The Sept. 24 panel was the first in a series of monthly “fireside chats” the organization plans to host to find strategies to assist people living in financial vulnerability.

Alex Ruder, a principal adviser for the Federal Reserve of Atlanta, gave a presentation on the outlook for the county’s workforce in the post-pandemic climate.

Ruder said many of the institutions that the Fed is working with now are trying to gather data on the impact COVID-19 has had on families’ pocketbooks. They’re also studying to find opportunities to stabilize households now and in the near future.

Ruder said one key to finding those answers will come from looking at safety net programs like SNAP, TANF and Medicaid.

He demonstrated that point through the story of a fictional woman named Leia, a 25-year-old single mother raising two young children in Atlanta. In his hypothetical scenario, Leia works as a full-time food-service worker earning a $9 hourly wage and receives public assistance and tax credits to help support her family.

Ruder walked through the career path Leia could take to mobilize from her dead-end, low-wage job to a higher paying nursing career, where she’d likely earn more than $45,000.

In his scenario, as Leia progresses through her early career and her pay increases, she gradually becomes ineligible for many public assistance benefits. As a result, her overall financial picture actually worsens or remains stagnant for several years at the front end of her climb up the ladder, according to his model.
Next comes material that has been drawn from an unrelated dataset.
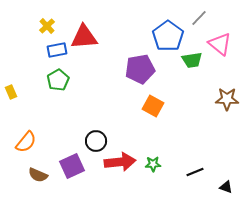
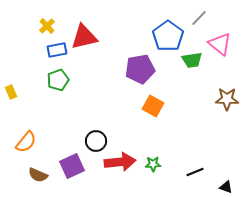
red triangle: rotated 8 degrees counterclockwise
green pentagon: rotated 10 degrees clockwise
Ruder said support programs need to take those factors into account instead of simply using wage as the litmus test for career planning. He suggested a more comprehensive “holistic” self-sufficiency model that incorporates the burdens struggling workers could face in the early years as they strive toward upward mobility.

“The takeaway from this is that career advancement is a clear payoff,” he said. “But what we like to point out is that this is going to mask some of the challenges of what’s going to happen when Leia loses her public assistance...And at the same time, it doesn’t think about the financial vulnerability that Leia would be in as she climbs up this career path and struggles to pay basic expenses.”

Often, he said, overcoming these short-term barriers and thinking about how to mitigate them so workers can advance is the key to long-term gains.

Nesha Mason moderated the discussion. Mason is executive director of The Drake House, a Roswell shelter for homeless mothers and their children.

She conceded that her organization still looks at the problem through the lens of the old model, but recognized that earning potential is a large part of understanding the full scope of economic instability.

“I think in our work that we do at the Drake House, we work with Leia’s every day,” she said. “And I think what you have illustrated in the study that you’ve done are examples of the families that we serve on a regular basis.”